What “Disciple” does that aspiring writers could learn from is simple: It ups the ante. Their X-files episodes always ended up being much ado but nothing. The show isn’t actually a Sci-Fi, after all. There’s real world rules to follow. This time, it throws the rules out the window. But it knows how to do so. It doesn’t throw in dragons and magic sorcerers attacking New York, (though now that I think about it that would’ve been awesome) but instead it provides us an only-barely Sci-Fi concept. One that requires a little bit of suspension of disbelief, but not enough to completely jar a viewer.

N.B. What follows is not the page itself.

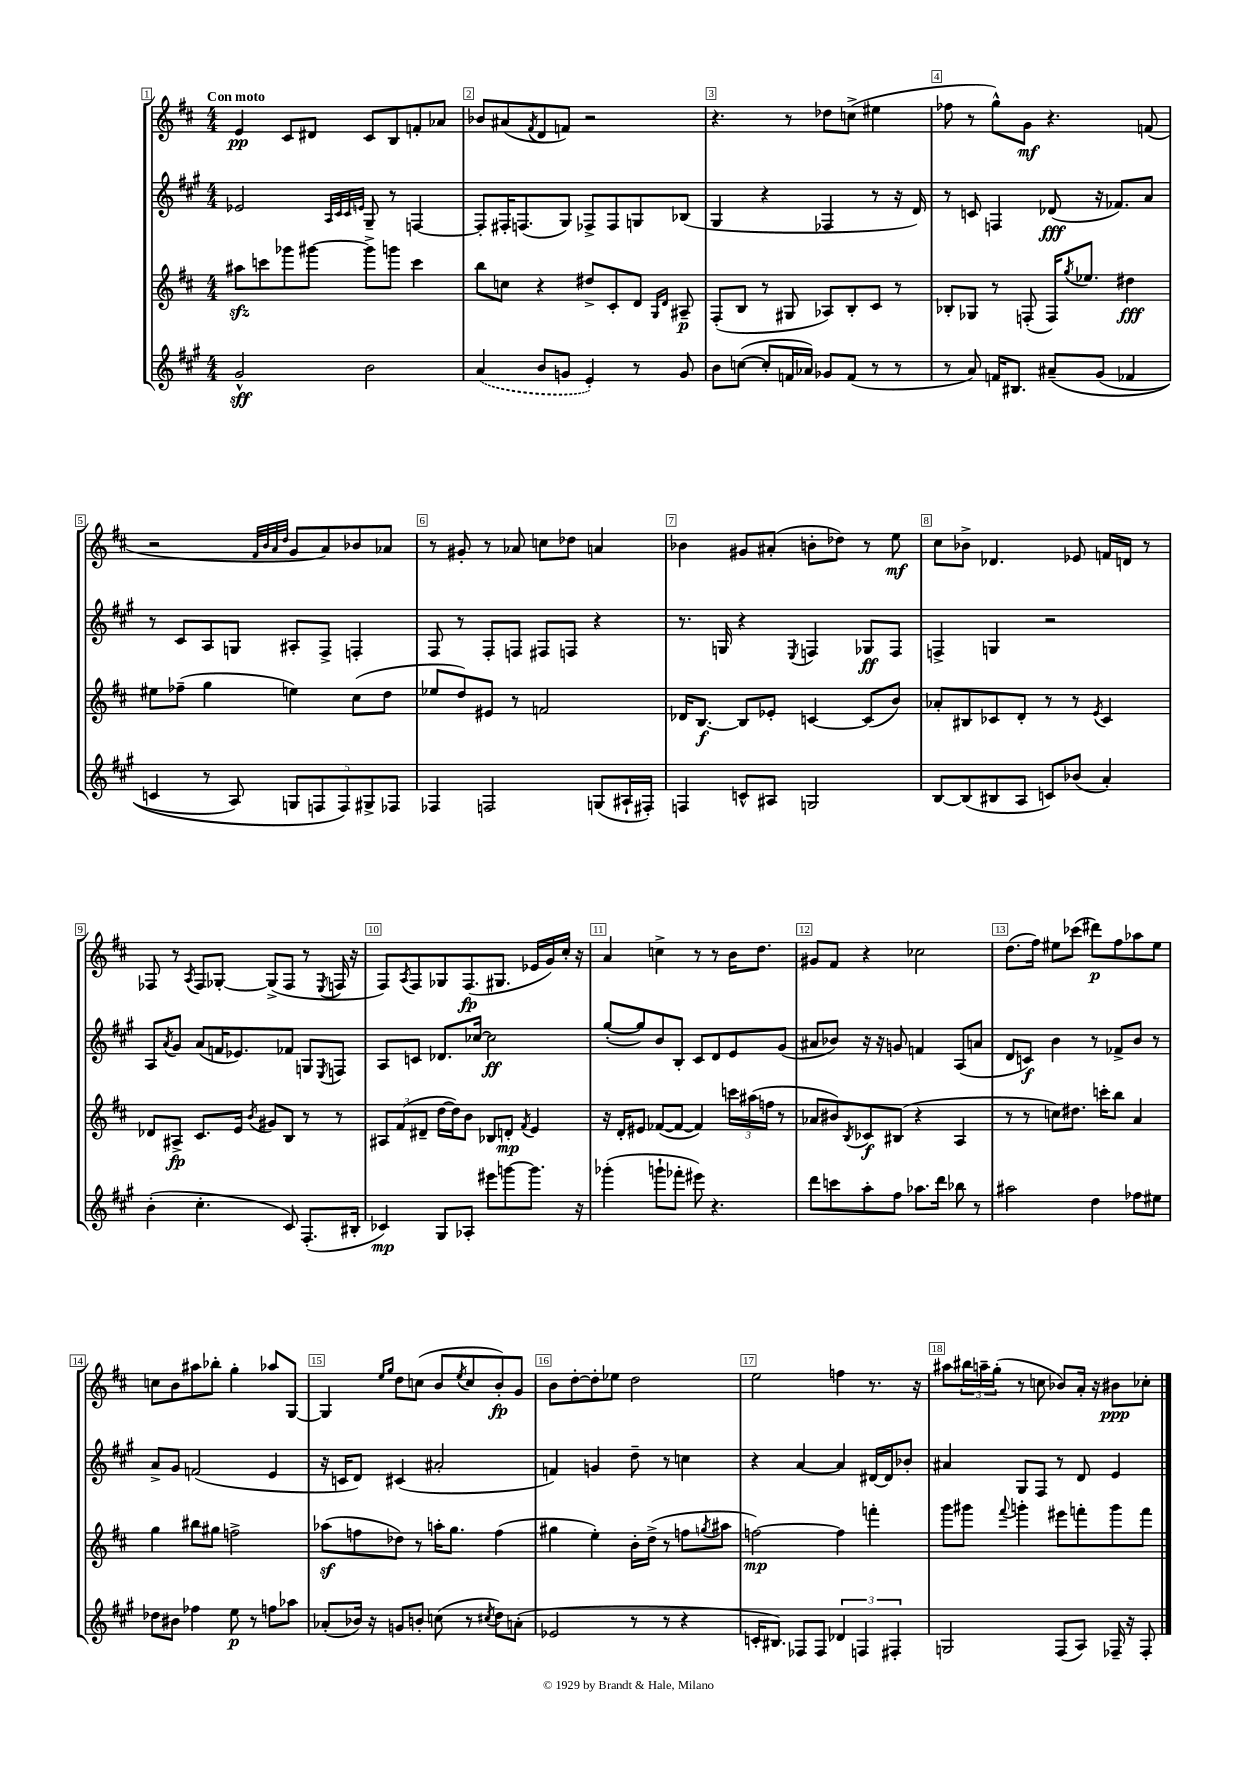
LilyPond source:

The concept of the episode is this: A serial killer is using the handiwork of a prolific plastic surgeon to turn his victims into doppelgangers of the main cast. The result is spooky and dark in a way the show had never been before. And as the two-parter unfolds, it only gets spookier and darker. And, in contrast to every other X-files style episode they do, the science fiction aspect is proved, not dismissed. The plastic surgeon really can create any face she wants, as long as her cadaver has the proper facial structure. And by the end of the episode, she’s about to operate on Kate.

After six years, Castle only really convinced me of a main character being in lethal danger twice. Once in the season 3 finale “Knockout” (where two characters actually get shot) and then again in season 6’s “Disciple.” By upping the ante by making an episode that was darker, scarier, and bending the rules a little bit, they managed to create real tension again. For a moment, Castle became not just a better version of Acronym:City but showed us that there’s all the talent involved the show to make it a classic, had they gone this route earlier.


Or maybe not. You see, part of the reason why this episode works so well is it plays on six years of built up expectations from Castle fans. After six years, we all expected the sci-fi element to be a red herring. There’d be some explanation that settles everything in a nice little bow and the doppelganger corpses will be fake outs. So as the episode went on, the viewer is on edge waiting for the rug to be pulled out- for the metaphorical Scooby Doo moment. But it never comes. And when the episode embraces its uniqueness fully, you realize how special it is. And you get hope that maybe its a sign of changes to come.

But Alas, as the show went on, things went back to normal. And as good as they are at the procedural formula, it’s a formula that runs stale rather easily. “Disciple” may well be the last great episode of the series, depending on how Season 8 unfolds. And it stands as a lesson to writers everywhere: Don’t be afraid to change things up in your work, as long as you do it tactfully. Throw us a curveball every now and then. Let us think a story will go one way, or that a plotline is a red herring, and take advantage of our presumptions to fool us.

But don’t spend six years building up to it, please.